Alphabet chief executive officer Sundar Pichai put artificial intelligence front-and-center in his discussion of results, and said the company plans to change the way it reports certain AI activities. Starting this year, DeepMind, a division focused on AI research, will be included in Alphabet’s corporate costs to reflect how the technology is being incorporated into other businesses — rather than as part of “Other Bets”, Alphabet said.

“I’m excited by the AI-driven leaps we’re about to unveil in Search and beyond,” Pichai said in a statement on Thursday. Google will make artificial intelligence-based large language models like LaMDA available “in the coming weeks and months,” he added in his commentary to analysts. Users will soon be able to use language models “as a companion to search”.

The company has acknowledged the challenges it faces with an increased commitment to efficiency. In January, Alphabet slashed 12,000 jobs, or 6% of its global workforce — the largest job cuts in its history. “We’re on an important journey to re-engineer our cost structure in a durable way and to build financially sustainable, vibrant, growing businesses across Alphabet,” Pichai said.

Other major tech firms have done cuts at a similar scale. Meta Platforms Inc, in a call with investors Wednesday after reporting a quarterly sales decline, also promised a leaner, more efficient organisation. 

Google’s ad results align with what its peers are seeing. Executives at Snap Inc and Meta, despite reporting quarterly revenue declines, were cautiously optimistic about a return to growth on the horizon for online advertising.

In the fourth quarter, Google said profit was US$1.05 per share, compared to Wall Street’s US$1.20 per share estimate.

The results were mixed across Alphabet’s sprawling portfolio. Search and other related businesses, Google’s flagship, generated fourth-quarter sales of US$42.6 billion, compared with analysts’ average estimate of US$43.3 billion.

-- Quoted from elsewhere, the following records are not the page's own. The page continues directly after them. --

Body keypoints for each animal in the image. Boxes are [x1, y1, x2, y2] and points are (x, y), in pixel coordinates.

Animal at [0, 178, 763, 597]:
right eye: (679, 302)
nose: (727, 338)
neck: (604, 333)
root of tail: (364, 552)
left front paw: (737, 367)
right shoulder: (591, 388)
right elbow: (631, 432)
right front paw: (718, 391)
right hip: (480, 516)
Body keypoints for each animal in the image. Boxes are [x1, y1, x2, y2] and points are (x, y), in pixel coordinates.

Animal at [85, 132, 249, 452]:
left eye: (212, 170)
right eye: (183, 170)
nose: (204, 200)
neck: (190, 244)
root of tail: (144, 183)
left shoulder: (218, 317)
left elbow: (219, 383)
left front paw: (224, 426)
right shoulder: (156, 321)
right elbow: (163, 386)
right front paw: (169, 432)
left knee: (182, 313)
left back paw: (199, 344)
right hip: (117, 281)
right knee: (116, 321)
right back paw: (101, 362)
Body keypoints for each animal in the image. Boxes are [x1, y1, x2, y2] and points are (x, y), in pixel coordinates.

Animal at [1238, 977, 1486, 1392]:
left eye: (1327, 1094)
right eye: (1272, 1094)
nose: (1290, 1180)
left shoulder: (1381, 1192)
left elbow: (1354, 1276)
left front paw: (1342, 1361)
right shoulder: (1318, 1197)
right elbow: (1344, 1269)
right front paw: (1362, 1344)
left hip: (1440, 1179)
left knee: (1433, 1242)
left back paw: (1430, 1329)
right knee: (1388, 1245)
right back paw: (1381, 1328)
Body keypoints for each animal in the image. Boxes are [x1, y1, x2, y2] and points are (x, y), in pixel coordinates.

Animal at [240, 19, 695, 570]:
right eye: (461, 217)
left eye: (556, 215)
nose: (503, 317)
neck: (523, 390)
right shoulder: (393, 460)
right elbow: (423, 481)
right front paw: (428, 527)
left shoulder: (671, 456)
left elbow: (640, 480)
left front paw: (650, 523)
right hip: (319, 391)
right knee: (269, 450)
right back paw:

YouTube reported ad sales of US$7.96 billion, compared with Wall Street’s estimate of US$8.3 billion. The division is among the most susceptible to marketers’ pullback in spending. 

“YouTube’s poor performance is a bit of an eyesore,” said Evelyn Mitchell, an analyst with Insider Intelligence. The business has had “rough go of things,” she added, as the app competes for attention with ByteDance Ltd’s wildly popular TikTok, while navigating new ad privacy restrictions on iPhones.

Google’s closely watched cloud unit posted a loss of US$480 million, better than analysts’ projections for a loss of US$862 million. Although the business has yet to turn a profit and trails cloud-computing rivals Inc and Microsoft Corp, the effort is viewed as one of the tech company’s best bets for growth as its search business matures. The unit generated US$7.3 billion in sales, in line with analysts’ estimates.

Alphabet’s Other Bets — a hodgepodge of nascent companies including the self-driving company Waymo and life sciences unit Verily — brought in US$226 million in fourth-quarter revenue while losing US$1.63 billion. In January, before the larger job cuts enacted by the tech giant, Verily cut 15% of its staff as it eliminated some programs and streamlined operations.